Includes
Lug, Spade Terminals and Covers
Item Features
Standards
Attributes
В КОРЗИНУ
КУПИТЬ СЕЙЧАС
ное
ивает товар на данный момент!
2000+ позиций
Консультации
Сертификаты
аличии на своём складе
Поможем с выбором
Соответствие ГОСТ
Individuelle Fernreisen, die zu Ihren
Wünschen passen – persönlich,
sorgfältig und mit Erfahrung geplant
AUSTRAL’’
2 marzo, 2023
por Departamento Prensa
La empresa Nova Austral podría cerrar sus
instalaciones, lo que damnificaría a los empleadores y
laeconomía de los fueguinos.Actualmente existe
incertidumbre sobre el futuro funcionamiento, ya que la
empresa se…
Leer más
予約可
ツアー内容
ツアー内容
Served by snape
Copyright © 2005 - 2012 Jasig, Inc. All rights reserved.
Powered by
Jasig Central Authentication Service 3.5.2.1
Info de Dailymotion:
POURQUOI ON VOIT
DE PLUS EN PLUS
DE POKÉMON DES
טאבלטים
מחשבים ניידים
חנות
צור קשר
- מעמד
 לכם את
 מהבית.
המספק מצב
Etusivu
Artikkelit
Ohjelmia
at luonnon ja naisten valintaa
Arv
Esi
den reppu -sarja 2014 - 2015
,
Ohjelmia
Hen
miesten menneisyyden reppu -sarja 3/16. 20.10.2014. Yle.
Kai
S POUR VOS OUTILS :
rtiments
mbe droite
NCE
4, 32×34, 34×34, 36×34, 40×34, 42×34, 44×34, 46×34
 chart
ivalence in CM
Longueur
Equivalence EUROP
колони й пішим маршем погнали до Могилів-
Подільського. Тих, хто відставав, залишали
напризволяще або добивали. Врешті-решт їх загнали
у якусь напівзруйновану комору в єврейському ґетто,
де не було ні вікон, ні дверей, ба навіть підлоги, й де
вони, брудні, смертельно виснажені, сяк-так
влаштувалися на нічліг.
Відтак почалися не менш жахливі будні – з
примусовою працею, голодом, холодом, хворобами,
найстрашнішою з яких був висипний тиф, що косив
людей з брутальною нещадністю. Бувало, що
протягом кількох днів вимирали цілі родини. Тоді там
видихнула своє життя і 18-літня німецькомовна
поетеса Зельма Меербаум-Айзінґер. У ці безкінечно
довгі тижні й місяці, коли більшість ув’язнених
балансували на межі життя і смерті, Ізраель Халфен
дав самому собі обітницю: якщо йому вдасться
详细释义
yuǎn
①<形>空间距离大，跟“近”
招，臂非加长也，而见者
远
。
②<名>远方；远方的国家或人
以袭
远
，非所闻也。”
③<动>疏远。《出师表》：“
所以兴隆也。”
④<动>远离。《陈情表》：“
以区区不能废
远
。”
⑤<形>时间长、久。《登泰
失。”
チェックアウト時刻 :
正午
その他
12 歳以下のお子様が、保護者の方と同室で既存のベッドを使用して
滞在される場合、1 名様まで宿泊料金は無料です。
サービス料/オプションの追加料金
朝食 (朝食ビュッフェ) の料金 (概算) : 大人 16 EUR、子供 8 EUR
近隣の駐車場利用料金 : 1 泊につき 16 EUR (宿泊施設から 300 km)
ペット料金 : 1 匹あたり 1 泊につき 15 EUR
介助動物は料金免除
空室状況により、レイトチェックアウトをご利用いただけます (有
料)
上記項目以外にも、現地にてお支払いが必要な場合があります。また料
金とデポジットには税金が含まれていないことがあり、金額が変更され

## Work item:
Set down every line of the listing above verbatim and in its original order.

## Exercise answer:
Includes
Lug, Spade Terminals and Covers
Item Features
Standards
Attributes
В КОРЗИНУ
КУПИТЬ СЕЙЧАС
ное
ивает товар на данный момент!
2000+ позиций
Консультации
Сертификаты
аличии на своём складе
Поможем с выбором
Соответствие ГОСТ
Individuelle Fernreisen, die zu Ihren
Wünschen passen – persönlich,
sorgfältig und mit Erfahrung geplant
AUSTRAL’’
2 marzo, 2023
por Departamento Prensa
La empresa Nova Austral podría cerrar sus
instalaciones, lo que damnificaría a los empleadores y
laeconomía de los fueguinos.Actualmente existe
incertidumbre sobre el futuro funcionamiento, ya que la
empresa se…
Leer más
予約可
ツアー内容
ツアー内容
Served by snape
Copyright © 2005 - 2012 Jasig, Inc. All rights reserved.
Powered by
Jasig Central Authentication Service 3.5.2.1
Info de Dailymotion:
POURQUOI ON VOIT
DE PLUS EN PLUS
DE POKÉMON DES
טאבלטים
מחשבים ניידים
חנות
צור קשר
- מעמד
 לכם את
 מהבית.
המספק מצב
Etusivu
Artikkelit
Ohjelmia
at luonnon ja naisten valintaa
Arv
Esi
den reppu -sarja 2014 - 2015
,
Ohjelmia
Hen
miesten menneisyyden reppu -sarja 3/16. 20.10.2014. Yle.
Kai
S POUR VOS OUTILS :
rtiments
mbe droite
NCE
4, 32×34, 34×34, 36×34, 40×34, 42×34, 44×34, 46×34
 chart
ivalence in CM
Longueur
Equivalence EUROP
колони й пішим маршем погнали до Могилів-
Подільського. Тих, хто відставав, залишали
напризволяще або добивали. Врешті-решт їх загнали
у якусь напівзруйновану комору в єврейському ґетто,
де не було ні вікон, ні дверей, ба навіть підлоги, й де
вони, брудні, смертельно виснажені, сяк-так
влаштувалися на нічліг.
Відтак почалися не менш жахливі будні – з
примусовою працею, голодом, холодом, хворобами,
найстрашнішою з яких був висипний тиф, що косив
людей з брутальною нещадністю. Бувало, що
протягом кількох днів вимирали цілі родини. Тоді там
видихнула своє життя і 18-літня німецькомовна
поетеса Зельма Меербаум-Айзінґер. У ці безкінечно
довгі тижні й місяці, коли більшість ув’язнених
балансували на межі життя і смерті, Ізраель Халфен
дав самому собі обітницю: якщо йому вдасться
详细释义
yuǎn
①<形>空间距离大，跟“近”
招，臂非加长也，而见者
远
。
②<名>远方；远方的国家或人
以袭
远
，非所闻也。”
③<动>疏远。《出师表》：“
所以兴隆也。”
④<动>远离。《陈情表》：“
以区区不能废
远
。”
⑤<形>时间长、久。《登泰
失。”
チェックアウト時刻 :
正午
その他
12 歳以下のお子様が、保護者の方と同室で既存のベッドを使用して
滞在される場合、1 名様まで宿泊料金は無料です。
サービス料/オプションの追加料金
朝食 (朝食ビュッフェ) の料金 (概算) : 大人 16 EUR、子供 8 EUR
近隣の駐車場利用料金 : 1 泊につき 16 EUR (宿泊施設から 300 km)
ペット料金 : 1 匹あたり 1 泊につき 15 EUR
介助動物は料金免除
空室状況により、レイトチェックアウトをご利用いただけます (有
料)
上記項目以外にも、現地にてお支払いが必要な場合があります。また料
金とデポジットには税金が含まれていないことがあり、金額が変更され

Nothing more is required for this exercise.